Goyo era un gran tipo. Y cómo pensar lo contrario si era él quien me rescataba casi a diario de cuanto problema me ganaba en mi nuevo hogar. Yo era un chiquillo recién llegado del extremo sur, de ese rincón del planeta en donde el blanco y crudo invierno no duraba menos de cinco meses, y en donde el Sol cuando salía parecía hacerlo sólo para burlarse de la gente. Lo conocí en un peligroso barrio a orillas de una contaminada playa del oriente venezolano.
Justo cuando un troglodita cuya musculatura había sido tallada con bagre y salitre se disponía a quitarnos lo poco que llevábamos encima, apareció quien se convertiría en mi entrañable amigo: Goyito y su inseparable amiga «esmeralda». Esmeralda era una sucia y oxidada navaja cuya inmensa hoja producía pánico de sólo mirarla: relucía un hermoso verde que advertía una muerte segura por quién sabe qué al primer rasguño.

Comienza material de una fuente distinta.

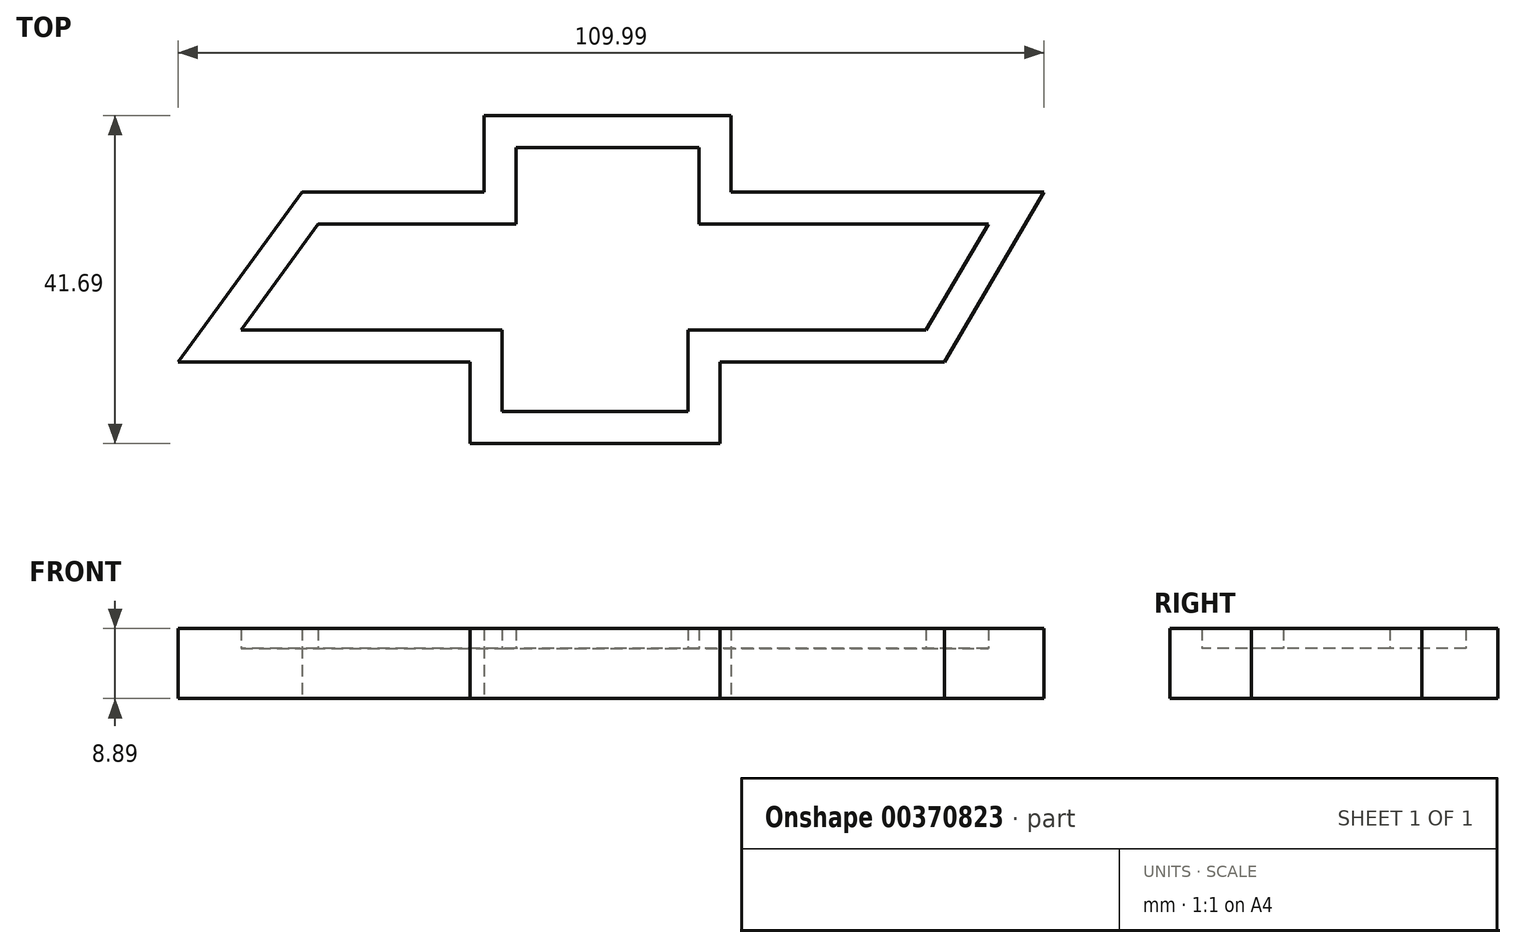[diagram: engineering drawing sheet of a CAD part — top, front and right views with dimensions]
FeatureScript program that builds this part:
annotation { "Feature Type Name" : "Feature", "Feature Type Description" : "" }
export const myFeature = defineFeature(function(context is Context, id is Id, definition is map)
    precondition{}
    {
        {
            var Q0;
            Q0=qCreatedBy(makeId("Top.planeOp"),FACE);
            var sketch = newSketch(context, id + "F0", { "sketchPlane" : qUnion([Q0])});
            skLineSegment(sketch, "E0", {"start": v(-42.23, 7.36) * mm, "end": v(-57.95, -14.27) * mm});
            skLineSegment(sketch, "E1", {"start": v(-57.95, -14.27) * mm, "end": v(-20.85, -14.27) * mm});
            skLineSegment(sketch, "E2", {"start": v(-20.85, -14.27) * mm, "end": v(-20.85, -24.62) * mm});
            skLineSegment(sketch, "E3", {"start": v(-20.85, -24.62) * mm, "end": v(10.87, -24.62) * mm});
            skLineSegment(sketch, "E4", {"start": v(10.87, -24.62) * mm, "end": v(10.87, -14.27) * mm});
            skLineSegment(sketch, "E5", {"start": v(-42.23, 7.36) * mm, "end": v(-19.07, 7.36) * mm});
            skLineSegment(sketch, "E6", {"start": v(-19.07, 7.36) * mm, "end": v(-19.07, 17.07) * mm});
            skLineSegment(sketch, "E7", {"start": v(-19.07, 17.07) * mm, "end": v(12.26, 17.07) * mm});
            skLineSegment(sketch, "E8", {"start": v(12.26, 17.07) * mm, "end": v(12.26, 7.36) * mm});
            skLineSegment(sketch, "E9", {"start": v(10.87, -14.27) * mm, "end": v(39.4, -14.27) * mm});
            skLineSegment(sketch, "E10", {"start": v(12.26, 7.36) * mm, "end": v(52.04, 7.36) * mm});
            skLineSegment(sketch, "E11", {"start": v(52.04, 7.36) * mm, "end": v(39.4, -14.27) * mm});
            skSolve(sketch);
        }
        {
            var Q0;
            Q0=makeQuery(id+"F0.imprint","IMPRINT",FACE,{"disambiguationData":[TD([[makeQuery(id+"F0.imprint","IMPRINT",EDGE,{"derivedFrom":sQuery(id+"F0.wireOp",EDGE,"E0")}),1.0]])]});
            extrude(context, id + "F1", {"entities" : qUnion([Q0]), "depth" : 6.35 * mm});
        }
        {
            var Q0;
            Q0=makeQuery(id+"F1.opExtrude","CAP_FACE",FACE,{"disambiguationData":[OSD([sQuery(id+"F0.wireOp",EDGE,"E0"),sQuery(id+"F0.wireOp",EDGE,"E1"),sQuery(id+"F0.wireOp",EDGE,"E2"),sQuery(id+"F0.wireOp",EDGE,"E3"),sQuery(id+"F0.wireOp",EDGE,"E4"),sQuery(id+"F0.wireOp",EDGE,"E5"),sQuery(id+"F0.wireOp",EDGE,"E6"),sQuery(id+"F0.wireOp",EDGE,"E7"),sQuery(id+"F0.wireOp",EDGE,"E8"),sQuery(id+"F0.wireOp",EDGE,"E9"),sQuery(id+"F0.wireOp",EDGE,"E10"),sQuery(id+"F0.wireOp",EDGE,"E11")])],"isStart":false});
            var sketch = newSketch(context, id + "F2", { "sketchPlane" : qUnion([Q0])});
            skLineSegment(sketch, "E12", {"start": v(-42.23, 7.36) * mm, "end": v(-57.95, -14.27) * mm});
            skLineSegment(sketch, "E13", {"start": v(-57.95, -14.27) * mm, "end": v(-20.85, -14.27) * mm});
            skLineSegment(sketch, "E14", {"start": v(-20.85, -14.27) * mm, "end": v(-20.85, -24.62) * mm});
            skLineSegment(sketch, "E15", {"start": v(-20.85, -24.62) * mm, "end": v(10.87, -24.62) * mm});
            skLineSegment(sketch, "E16", {"start": v(10.87, -24.62) * mm, "end": v(10.87, -14.27) * mm});
            skLineSegment(sketch, "E17", {"start": v(10.87, -14.27) * mm, "end": v(39.4, -14.27) * mm});
            skLineSegment(sketch, "E18", {"start": v(39.4, -14.27) * mm, "end": v(52.04, 7.36) * mm});
            skLineSegment(sketch, "E19", {"start": v(52.04, 7.36) * mm, "end": v(12.26, 7.36) * mm});
            skLineSegment(sketch, "E20", {"start": v(12.26, 7.36) * mm, "end": v(12.26, 17.07) * mm});
            skLineSegment(sketch, "E21", {"start": v(12.26, 17.07) * mm, "end": v(-19.07, 17.07) * mm});
            skLineSegment(sketch, "E22", {"start": v(-19.07, 17.07) * mm, "end": v(-19.07, 7.36) * mm});
            skLineSegment(sketch, "E23", {"start": v(-19.07, 7.36) * mm, "end": v(-42.23, 7.36) * mm});
            skLineSegment(sketch, "E24.0", {"start": v(-15, 13) * mm, "end": v(-15, 3.3) * mm});
            skLineSegment(sketch, "E24.1", {"start": v(-16.79, -20.55) * mm, "end": v(6.8, -20.55) * mm});
            skLineSegment(sketch, "E24.2", {"start": v(-16.79, -10.2) * mm, "end": v(-16.79, -20.55) * mm});
            skLineSegment(sketch, "E24.3", {"start": v(-49.97, -10.2) * mm, "end": v(-16.79, -10.2) * mm});
            skLineSegment(sketch, "E24.4", {"start": v(-40.16, 3.3) * mm, "end": v(-49.97, -10.2) * mm});
            skLineSegment(sketch, "E24.5", {"start": v(6.8, -20.55) * mm, "end": v(6.8, -10.2) * mm});
            skLineSegment(sketch, "E24.6", {"start": v(-15, 3.3) * mm, "end": v(-40.16, 3.3) * mm});
            skLineSegment(sketch, "E24.7", {"start": v(6.8, -10.2) * mm, "end": v(37.07, -10.2) * mm});
            skLineSegment(sketch, "E24.8", {"start": v(37.07, -10.2) * mm, "end": v(44.96, 3.3) * mm});
            skLineSegment(sketch, "E24.9", {"start": v(44.96, 3.3) * mm, "end": v(8.2, 3.3) * mm});
            skLineSegment(sketch, "E24.10", {"start": v(8.2, 3.3) * mm, "end": v(8.2, 13) * mm});
            skLineSegment(sketch, "E24.11", {"start": v(8.2, 13) * mm, "end": v(-15, 13) * mm});
            skSolve(sketch);
        }
        {
            var Q0;
            Q0 = qSketchRegion(id + "F2", true);
            extrude(context, id + "F3", {"entities" : qUnion([Q0]), "operationType" : NewBodyOperationType.ADD, "depth" : 2.54 * mm});
        }
    });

A partir de ese día nos hicimos inseparables. Se convirtió no sólo en mi protector sino en mi gran maestro: «eso de decir maricón es de carajita, se dice ma-ri-co» Y otras tantas que le agradeceré toda la vida.
A pesar de sus notas siempre demostró ser un chico nada tonto. Solía decirle a su abuela que a diferencia de su tía «Magna Cum Laude» el sería un «Summa Cunnilingus». La vieja lo miraba con mucho orgullo. Gracias a «Bruno» y «El Harén de la Perdición» logró montar su propio negocio. Bruno era un inmenso árbol del patio de su casa cuyas ramas lograban acariciar una bulliciosa residencia de chicas universitarias, ubicada en un desteñido bloque de apartamentos. Noche tras noche nos equilibrábamos peligrosamente entre las más altas y frágiles ramas del viejo árbol, que alcahuetamente nos sostenía frente a ese maravilloso lugar en donde según los chicos del barrio se filmaban películas pornos, pero que sólo eran vistas en Europa. «¡De bolas que si güevón! o acaso las rubias que nosotros vemos no son estudiantes allá?» A mí me parecía bastante lógico.
Aguantaba cualquier insulto menos el ser llamado «burguesito», pues eso de ser «un mariquito de esos que viven en Bulgaria» era algo que sencillamente lo sacaba de sus cabales. Así era él, franco, directo, irreverente y simpático como ninguno. Hasta que el cochino destino le regaló la trampa mortal en forma de dos educados y grises personajes, cuya vestimenta siempre pulcra venía adornada con sendos libros bajo el brazo.
Se lo llevaron durante dos meses a un apartado campamento en las montañas. Regresó totalmente cambiado, ya no quería vernos, nos evitaba tímidamente y era casi imposible comunicarse con él. Pese a esto nos dirigíamos casi a diario a su casa, tratando de que al menos cambiara su extraña y nueva forma de hablar: «Cuéntanos cómo fue la vez que viste a la puta de Paty mamándoselo al marico de Peluca…» Pero él, sin la menor emoción, sin malicia y con una mirada triste y perdida, mirando de una forma vacía y temerosa, como tratando de escapar de quién sabe qué, sólo atinaba a responder «Sí, recuerdo que un día vi a la prostituta de Patricia succionándole el pene al peluquero homosexual…» Era realmente frustrante. Tanto que un buen día nos convencimos de que aquel viejo amigo jamás regresaría.
Y efectivamente así fue, pues jamás regresó. Dejamos de buscarlo, y la necesidad de compartir con aquel amigo alegre y travieso se fue diluyendo paulatinamente, hasta que su ausencia se convirtió en costumbre para todos. Una dolorosa costumbre reflejada en el hecho de recordar sus travesuras siempre con profunda nostalgia.
No se trató de una religión apaciguando un alma inquieta, mucho menos de una manera práctica de lidiar con un chico descarriado. Se trató simplemente de un vil crimen que nunca olvidaré: una miserable manera de triturar una de las personalidades más frescas y vivas que jamás he vuelto a conocer.